言うまでもないが、現行の自衛隊法では、海外での自衛隊の活動は限定されており、これは安保法制後の自衛隊の活動の先取り訓練とも言える。法案成立の暁には、現実にこうしたシチュエーションで、自衛隊員がアメリカ兵と共に死亡するケースも起こるだろう。
しかも恐ろしいのは、そうした場合でも、今回のうるま市沖でのヘリ墜落事故と同じように、その原因解明や詳細にいたる報道がシャットアウトされてしまう可能性が極めて高いことだ。なぜならば、安保法制のもとで実現するアメリカとの軍事一体化は、同時に機密の一体化を意味するからだ。
米軍ヘリ墜落事故でわかった安保法制もうひとつのリスク...自衛隊員が戦死しても真相は隠蔽される! (2015年8月20日) - エキサイトニュース
そして、
皆さんがご存じのように、この記事からちょうど一ヶ月後の2015年9月30日、安保法案は「改正」された。
われわれは既に次のフェーズにいる。
つまり新安保法制のもとで日米軍は一体化され、そして日米地位協定まで利用して、日本政府はわれわれが知るべき情報を隠蔽することができる、ということだ。
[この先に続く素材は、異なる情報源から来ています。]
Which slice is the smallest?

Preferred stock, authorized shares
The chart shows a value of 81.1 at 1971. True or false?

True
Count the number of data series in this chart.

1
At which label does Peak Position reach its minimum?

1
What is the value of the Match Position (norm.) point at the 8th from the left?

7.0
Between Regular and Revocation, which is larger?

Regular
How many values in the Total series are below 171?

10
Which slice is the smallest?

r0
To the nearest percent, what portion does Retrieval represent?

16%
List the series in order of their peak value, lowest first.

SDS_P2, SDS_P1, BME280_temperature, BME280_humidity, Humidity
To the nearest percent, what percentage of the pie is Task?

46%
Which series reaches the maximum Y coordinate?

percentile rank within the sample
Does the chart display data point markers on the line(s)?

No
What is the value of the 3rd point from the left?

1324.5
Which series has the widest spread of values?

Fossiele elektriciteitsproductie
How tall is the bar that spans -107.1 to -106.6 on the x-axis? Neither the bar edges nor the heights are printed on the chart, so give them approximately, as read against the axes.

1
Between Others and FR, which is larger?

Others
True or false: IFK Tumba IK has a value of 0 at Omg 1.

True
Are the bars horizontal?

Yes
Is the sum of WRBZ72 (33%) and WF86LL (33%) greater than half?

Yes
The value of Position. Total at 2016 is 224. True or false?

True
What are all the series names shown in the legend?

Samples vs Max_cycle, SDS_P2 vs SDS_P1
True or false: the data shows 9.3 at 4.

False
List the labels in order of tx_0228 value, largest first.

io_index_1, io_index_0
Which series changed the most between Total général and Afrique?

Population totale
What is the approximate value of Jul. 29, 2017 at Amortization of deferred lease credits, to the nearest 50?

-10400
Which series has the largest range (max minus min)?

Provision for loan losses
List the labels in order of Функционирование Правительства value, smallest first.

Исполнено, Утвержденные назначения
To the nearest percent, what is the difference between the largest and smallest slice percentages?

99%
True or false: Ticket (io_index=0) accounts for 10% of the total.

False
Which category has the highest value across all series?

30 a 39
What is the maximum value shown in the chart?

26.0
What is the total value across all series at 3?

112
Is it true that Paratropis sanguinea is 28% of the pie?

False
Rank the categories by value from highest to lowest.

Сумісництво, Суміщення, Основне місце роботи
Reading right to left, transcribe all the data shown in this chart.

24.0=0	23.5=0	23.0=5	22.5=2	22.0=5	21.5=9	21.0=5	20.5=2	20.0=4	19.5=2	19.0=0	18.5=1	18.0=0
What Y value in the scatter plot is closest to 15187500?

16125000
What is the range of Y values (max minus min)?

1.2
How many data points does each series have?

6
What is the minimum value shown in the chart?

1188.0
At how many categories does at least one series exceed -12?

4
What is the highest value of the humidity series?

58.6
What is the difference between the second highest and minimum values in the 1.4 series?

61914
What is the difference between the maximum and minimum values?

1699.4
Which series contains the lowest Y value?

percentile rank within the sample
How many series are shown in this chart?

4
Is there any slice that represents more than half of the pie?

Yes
日米地位協定を利用してすっぽりと隠れ身の術でブラックボックスに入っている在日米軍、その米軍機密の中に隠れて日本の軍事化が進められている。
機密の入れ子構造である。
そして、やりたい放題の米軍の中に日本軍をかくまってもらえばもらうほど、そのためにますます日本は米軍のいいなりになる。
マトリョーシカの子ども、それが日本の「軍」
そういう「しくみ」が既に動き出している。
さて、
みなさんはどう思うか。
自民党国防議連事務局長ならびに参議院外交防衛委員の佐藤正久議員は「勘違い」をしたのか、
それとも、日米合同の特殊作戦訓練で再び墜落事故が起こったという「機密」を漏らしてしまったのか。
どちらなのか。
それも、われわれにはまったく知ることのできないブラックボックスの中だ。
なにせ、自衛隊も救助活動したはずの米軍ヘリ「着水」の写真すら、一枚たりとも、われわれに示されてはいないのだから。
国民の反対をよそにムリ買いした自衛隊オスプレイも、日本に置く場所すらないので米国本土の米軍基地で訓練。だからなのか、日本が米軍と米軍オスプレイに言いなりなのは。